Florida asks high court to uphold its law regulating Facebook and X
TALLAHASSEE — With the U.S. Supreme Court poised to hear arguments next month, Florida is disputing that a 2021 state law placing restrictions on large social media platforms such as Facebook or X violates First Amendment rights.
In a brief filed last week, attorneys for the state contended the platforms should be considered like telephone companies and said the First Amendment does not give them “constitutional license to selectively silence the speech of those they may host.”
The law would prevent large platforms from banning political candidates from their sites and require companies to publish and apply consistent standards on issues such as banning users or blocking their content.
“In hosting billions of speakers and petabytes of content, the platforms are engaged in business activity — conduct — that may be regulated in the public interest,” the state’s brief said. “The First Amendment does not afford those who host third-party speech a right to silence the hosted speakers or to treat them arbitrarily. The telephone company, internet service provider, and delivery company can all be prevented from squelching or discriminating against the speech they carry. And so can the platforms.”

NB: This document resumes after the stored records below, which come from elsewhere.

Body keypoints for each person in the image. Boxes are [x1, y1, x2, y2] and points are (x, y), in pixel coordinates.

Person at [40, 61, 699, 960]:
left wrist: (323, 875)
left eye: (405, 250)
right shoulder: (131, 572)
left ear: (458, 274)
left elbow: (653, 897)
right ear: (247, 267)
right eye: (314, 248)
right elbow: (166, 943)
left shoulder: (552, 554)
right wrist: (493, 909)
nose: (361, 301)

The state wants the Supreme Court to overturn a decision by the 11th U.S. Circuit Court of Appeals that blocked key parts of the law, which Gov. Ron DeSantis and the Republican-controlled Legislature passed after Facebook and Twitter, now known as X, blocked former President Donald Trump from their platforms in the aftermath of Trump supporters storming the U.S. Capitol on Jan. 6, 2021.
Tech-industry groups NetChoice and the Computer & Communications Industry Association challenged the constitutionality of the law. Tallahassee-based U.S. District Judge Robert Hinkle issued a preliminary injunction blocking it, and most of Hinkle’s ruling was upheld by the appeals court. Hinkle described the law as “riddled with imprecision and ambiguity.”

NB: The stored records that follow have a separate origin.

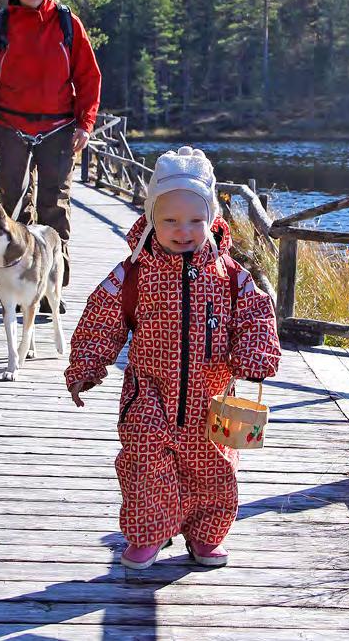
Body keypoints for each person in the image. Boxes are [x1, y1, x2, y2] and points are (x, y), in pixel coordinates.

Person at [65, 147, 281, 569]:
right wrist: (86, 366)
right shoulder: (133, 273)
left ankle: (205, 535)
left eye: (195, 220)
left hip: (211, 397)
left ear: (213, 219)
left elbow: (256, 317)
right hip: (149, 394)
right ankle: (149, 532)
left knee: (214, 471)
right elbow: (100, 318)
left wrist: (254, 353)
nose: (183, 230)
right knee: (144, 461)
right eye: (170, 220)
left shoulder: (232, 277)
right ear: (150, 219)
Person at [0, 0, 101, 300]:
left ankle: (53, 286)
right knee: (13, 201)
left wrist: (85, 124)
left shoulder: (67, 25)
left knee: (53, 204)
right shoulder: (0, 26)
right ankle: (17, 277)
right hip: (11, 126)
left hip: (58, 128)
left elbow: (88, 77)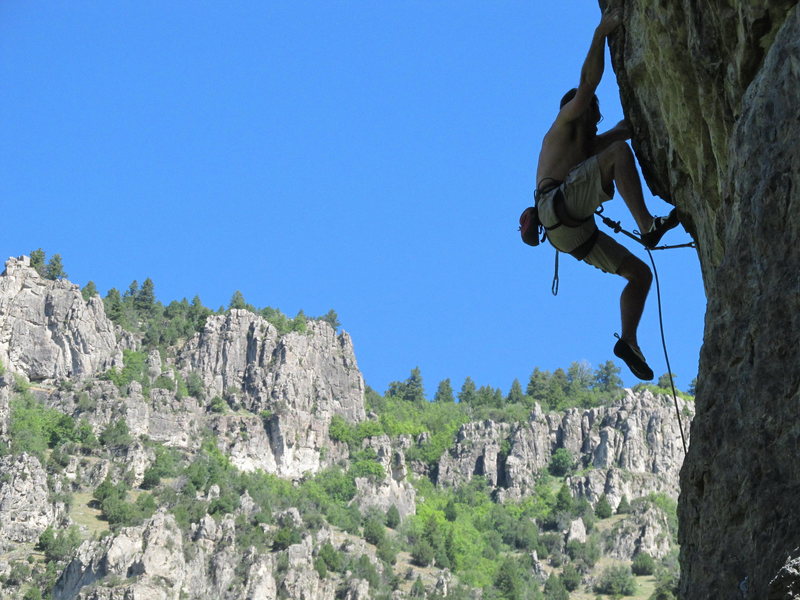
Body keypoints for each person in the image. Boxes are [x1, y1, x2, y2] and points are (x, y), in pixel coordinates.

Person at [533, 8, 679, 380]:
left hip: (568, 234)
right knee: (615, 156)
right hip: (558, 207)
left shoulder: (588, 144)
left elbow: (623, 129)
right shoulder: (564, 123)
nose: (596, 115)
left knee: (640, 274)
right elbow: (587, 83)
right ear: (579, 109)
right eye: (593, 110)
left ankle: (628, 340)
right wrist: (601, 34)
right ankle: (647, 224)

In a November brief at the Supreme Court, lawyers for the industry groups contended the law was designed to punish platforms that were perceived as having a liberal viewpoint.
“While the state is free to criticize websites for their decisions about what content to display, disseminate, remove or restrict, the First Amendment prohibits the state from countermanding those editorial decisions and substituting its own judgment,” the brief said. “Just as Florida may not tell the New York Times what opinion pieces to publish or Fox News what interviews to air, it may not tell Facebook and YouTube what content to disseminate.”
The Supreme Court will hear arguments Feb. 26 in the case and a challenge to a similar Texas law. In contrast to the 11th Circuit, the 5th U.S. Circuit Court of Appeals supported restrictions on social-media platforms in the Texas law.